Let’s look at a few examples of how you can increase your prices (without losing business!)
Retail industry
Raising the prices of all your products by as little as $1 across the board would have a substantial impact on your bottom line. For example, if you sell an average of 100 items per day, this increase can generate an extra $100 per day, $700 per week or $36,400 per year, just by increasing each item by $1.
If your products already come with a Recommended Retail Price (RRP), you could relabel them with your own pricing, depending on how price sensitive your customers are! Apart from the time spent creating new labels, it doesn’t cost you anything to increase your prices.
What if you’re running a café?

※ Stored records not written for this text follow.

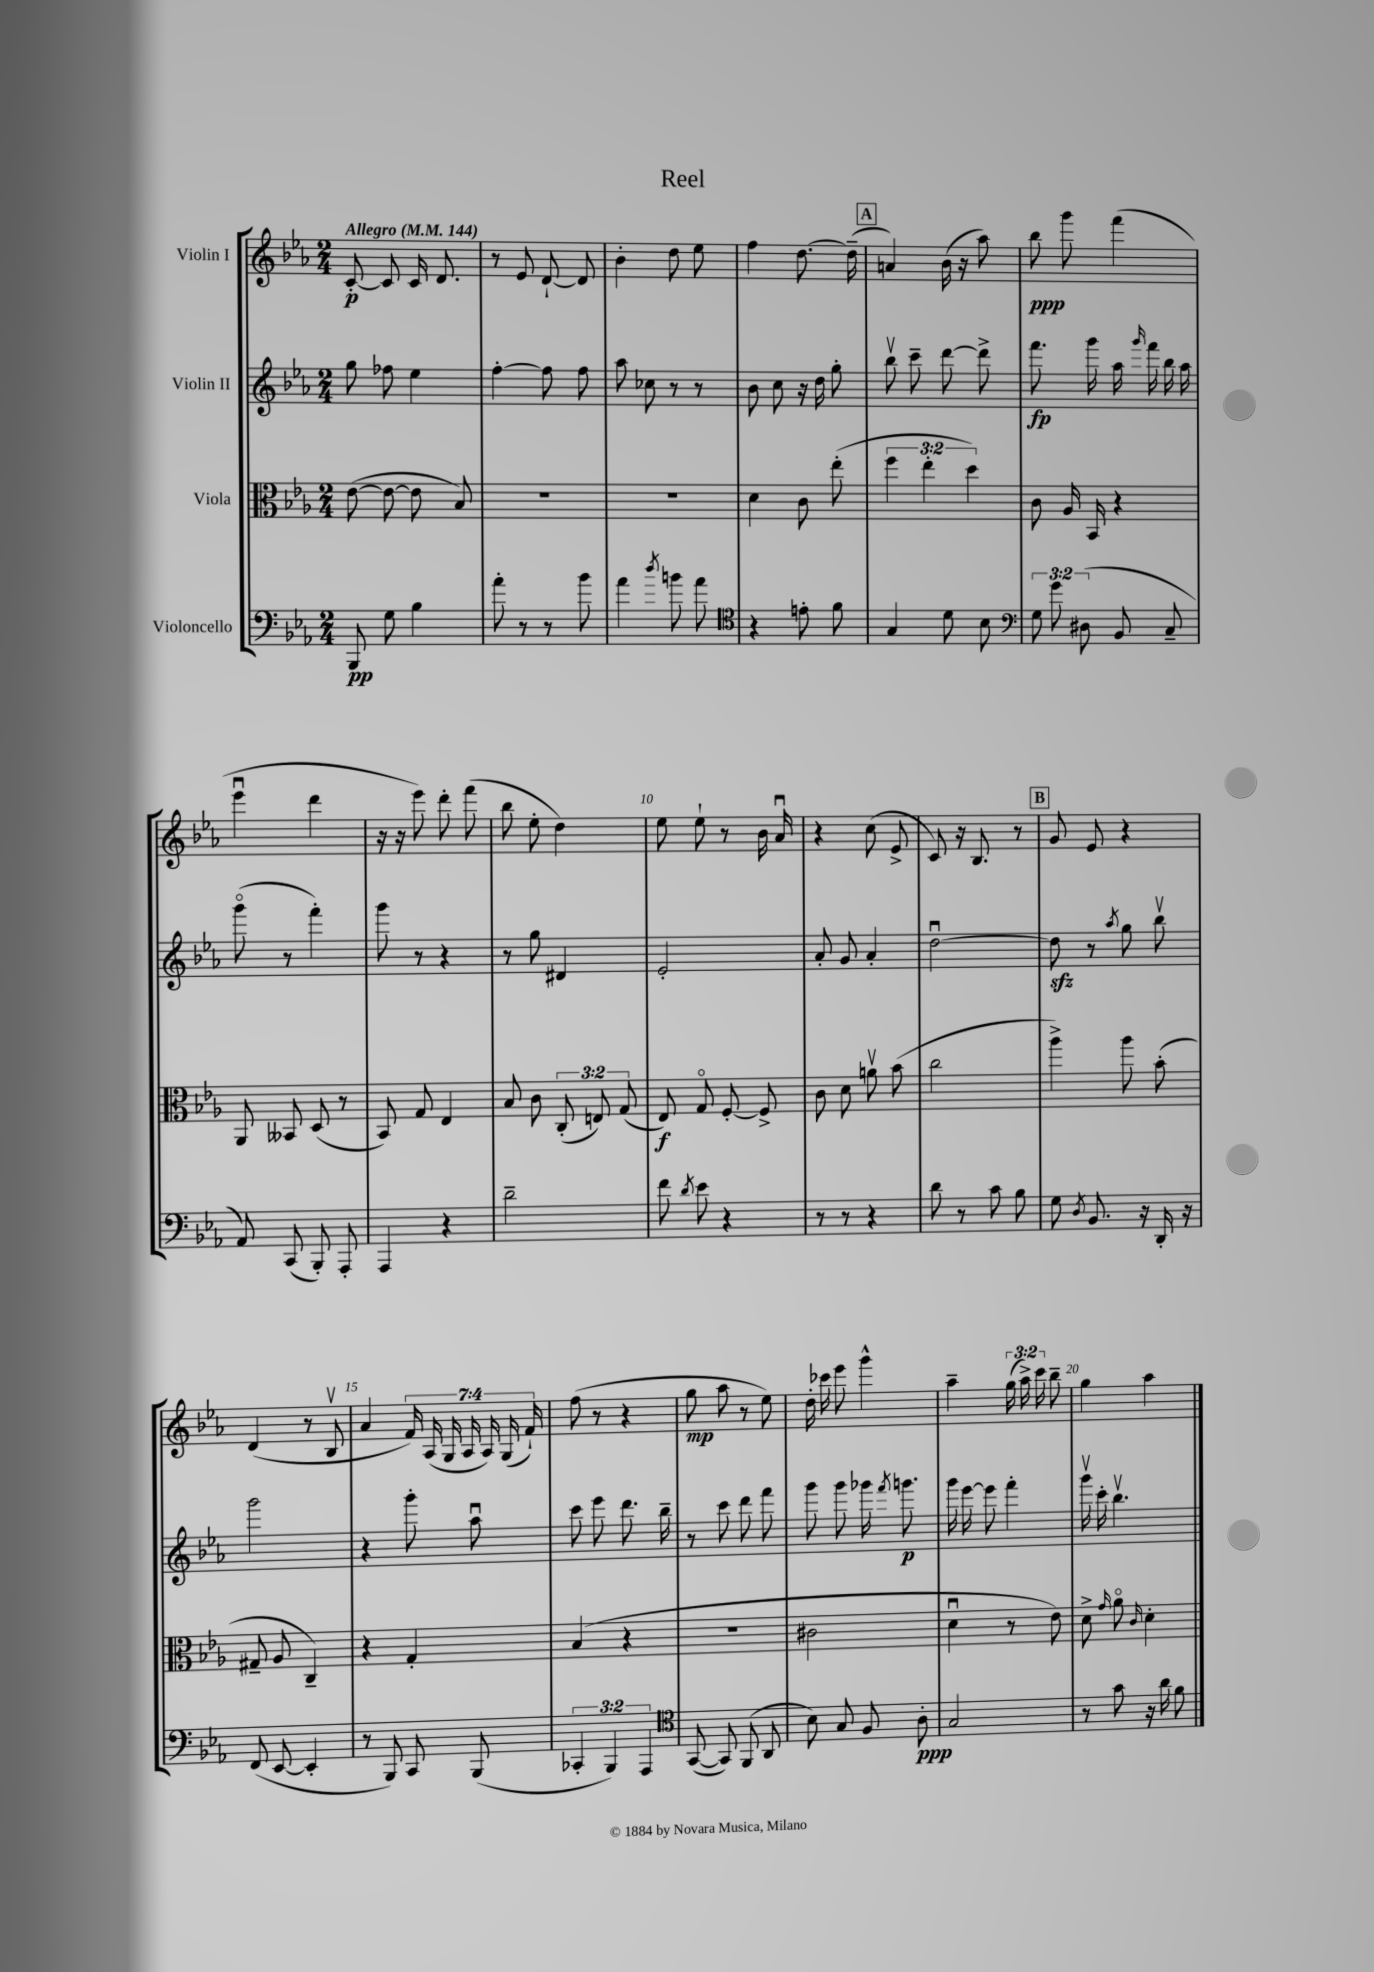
\header { title = "Reel" }
<<
\new StaffGroup <<
\new Staff = "s0" \with { instrumentName = "Violin I" } {
    \clef treble \key ees \major \numericTimeSignature \time 2/4 \override Staff.TupletNumber.text = #tuplet-number::calc-fraction-text \tempo "Allegro" 4 = 144
    \autoBeamOff c'8~-.\p c'8 c'16 d'8. |
    r8 ees'8 d'8~-! d'8 |
    bes'4-. d''8 ees''8 |
    f''4 d''8.~ d''16--( |
    \mark \markup { \box "A" } a'4) bes'16( r16 aes''8) |
    bes''8\ppp g'''8 f'''4( |
    ees'''4\downbow d'''4 |
    r16 r16 ees'''8) d'''8-. f'''8( |
    bes''8 ees''8-. d''4) |
    ees''8 ees''8-! r8 bes'16 aes'16\downbow |
    r4 c''8( ees'8-> |
    c'8) r16 bes8. r8 |
    \mark \markup { \box "B" } g'8 ees'8 r4 |
    d'4( r8 bes8\upbow |
    aes'4 \tuplet 7/4 { f'16) aes16( g16 aes16 aes16) g16( f'16-!) } |
    f''8( r8 r4 |
    g''8\mp aes''8 r8 ees''8) |
    d''16-. ces'''16 ees'''8 g'''4-^ |
    aes''4-- \tuplet 3/2 { g''16( aes''16->) c'''16 } bes''8-- |
    g''4 aes''4 \bar "|." |
}
\new Staff = "s1" \with { instrumentName = "Violin II" } {
    \clef treble \key ees \major \numericTimeSignature \time 2/4
    \autoBeamOff g''8 fes''8 ees''4 |
    f''4~-. f''8 f''8 |
    aes''8 ces''8 r8 r8 |
    bes'8 c''8 r16 d''16 g''8-. |
    \mark \markup { \box "A" } bes''8\upbow c'''8-- d'''8~ d'''8-> |
    f'''8.\fp g'''16 aes''16 \grace { g'''16 } f'''16 bes''16 aes''16 |
    g'''8\flageolet( r8 f'''4-.) |
    g'''8 r8 r4 |
    r8 g''8 dis'4 |
    ees'2-. |
    aes'8-. g'8 aes'4-. |
    d''2~\downbow |
    \mark \markup { \box "B" } d''8\sfz r8 \acciaccatura { aes''8 } g''8 bes''8\upbow |
    g'''2 |
    r4 g'''8-. aes''8\downbow |
    c'''8 ees'''8 d'''8. bes''16-- |
    r8 c'''8 d'''8 f'''8 |
    g'''8 g'''8 ges'''16 \acciaccatura { f'''8 } g'''8.\p |
    g'''16 ees'''16~ ees'''8 f'''4-. |
    g'''16\upbow c'''16-. bes''4.\upbow \bar "|." |
}
\new Staff = "s2" \with { instrumentName = "Viola" } {
    \clef alto \key ees \major \numericTimeSignature \time 2/4 \override Staff.TupletNumber.text = #tuplet-number::calc-fraction-text
    \autoBeamOff ees'8~( ees'8~ ees'8 bes8) |
    R2 |
    R2 |
    d'4 c'8 ees''8-.( |
    \mark \markup { \box "A" } \tuplet 3/2 { f''4 ees''4-. d''4) } |
    c'8 aes16 bes,16 r4 |
    aes,8 beses,8 d8( r8 |
    bes,8) g8 ees4 |
    bes8 c'8 \tuplet 3/2 { c8-.( e8) g8( } |
    ees8\f) g8\flageolet f8~-. f8-> |
    c'8 d'8 a'8\upbow bes'8( |
    c''2 |
    \mark \markup { \box "B" } aes''4->) aes''8 bes'8-.( |
    gis8-- aes8 c4--) |
    r4 g4-. |
    bes4( r4 |
    r2 |
    cis'2 |
    d'4\downbow r8 ees'8) |
    d'8-> \grace { g'16 } aes'8\flageolet \grace { c'16 } d'4-. \bar "|." |
}
\new Staff = "s3" \with { instrumentName = "Violoncello" } {
    \clef bass \key ees \major \numericTimeSignature \time 2/4 \override Staff.TupletNumber.text = #tuplet-number::calc-fraction-text
    \autoBeamOff bes,,8\pp g8 bes4 |
    aes'8-. r8 r8 bes'8 |
    aes'4 \acciaccatura { d''8 } b'8 aes'8 |
    \clef tenor r4 e'8-. f'8 |
    \mark \markup { \box "A" } g4 d'8 bes8 |
    \clef bass \tuplet 3/2 { g8 g'8 dis8( } bes,8 c8-- |
    aes,8) c,8( bes,,8-.) aes,,8-. |
    aes,,4 r4 |
    d'2-- |
    f'8 \acciaccatura { d'8 } ees'8 r4 |
    r8 r8 r4 |
    d'8 r8 c'8 bes8 |
    \mark \markup { \box "B" } g8 \acciaccatura { d8 } bes,8. r16 d,16-. r16 |
    f,8( ees,8~ ees,4-. |
    r8 bes,,8) c,8 bes,,8( |
    \tuplet 3/2 { ces,4-. bes,,4) aes,,4 } |
    \clef tenor g,8~( g,8) f,8( aes,8 |
    bes8) g8 f8 aes8-.\ppp |
    g2 |
    r8 g'8 r16 aes'16 f'8 \bar "|." |
}
>>
>>
\layout { \context { \Score \override BarNumber.break-visibility = ##(#f #t #t) barNumberVisibility = #(every-nth-bar-number-visible 5) } }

If you sell 2,000 coffees a week, a simple increase of $0.20 can increase your weekly takings by $400, or an extra $20,800 per year. This doesn’t cost you anything either, yet you brought in an extra $20,800 just by tweaking that price by $0.20.
What if you’re running a deli? In this type of business, the price is not usually the driving factor for purchases, it’s more about the quality of the items on offer. You could increase the price of your ‘per kilogram’ items by a few dollars because your customers probably have no idea what the per kg price is.
If there is no set RRP for your products and you are using a formula to calculate your markup, you could increase the markup itself. For example, you have an item that wholesales for $100. When you apply a 100% markup, the RRP is $200. You could add 5% so the calculation comes out at $205 — an extra $5 per unit.
You could do this across the board or even vary the formula depending on the category and what you think the market will bear. Often, when using your standard formula to price goods the retail price may appear to be too low. If you are not competing solely on price and offer quality items, you can certainly increase your prices and your customers will still be prepared to pay.
Service industry
If you work in the services industry, it’s normal to charge an hourly rate. This is not ideal because you get ‘stuck’ on that rate, scared to increase it in case your clients leave. When your clients are used to a certain hourly rate, it can be difficult to move them from that structure.
However, it might be easier if you have a set fee. The idea behind this is to ensure that you scope your services, clearly defining what is included and what is not. This can suit ongoing services as well as project related work.
By clearly defining exactly what you will be working on, how long you estimate it will take to complete the work and what your ‘internal’ hourly rate is to achieve this, you can determine a set project price and perhaps offer a payment cycle (e.g. monthly) over the period of work. This allows you to ‘value-base’ your services, so that your clients focus on the value they derive from working with you, rather than focusing on what you ‘cost’ per hour.
What about ad hoc tasks? Well, if any tasks happen to fall outside the scope of work, you can let the client know and prepare another proposal to cover this work.
Over time, you will get more efficient at carrying out the project work, thereby effectively increasing your internal hourly rate and increasing your margin on services. Here’s an example: You quote 20 hours at your internal hourly rate of $100, which scoped the work at a value of $2,000. Your cost of labour and overheads for this work is $40 per hour, leaving a margin of $60 per hour profit, equating to $1,200 profit on this work.
If you manage to deliver the work in 15 hours instead, you arrive at an effective hourly rate of $133.33 ($2,000 divided by 15). You have effectively increased your internal hourly rate by 33% and increased the profit on this work by $266 to $1,466. Now I’m not suggesting you rip your clients off but it’s all about value! If the client perceives the $2,000 to be value for money for the work involved, and it happens to take a shorter time to complete than you thought, that is your win.
If you had charged an hourly rate, you would have received $1,500 revenue with a cost of $40 per hour and thus a profit of $900, compared to $1,466. I know which profit per job I would prefer!
It’s all about the numbers, so play with your pricing and tweak it. As demonstrated above, even slight adjustments can deliver substantial improvements. If you’re reluctant to increase your prices, speak to your accountant and let them show you how simple it can be.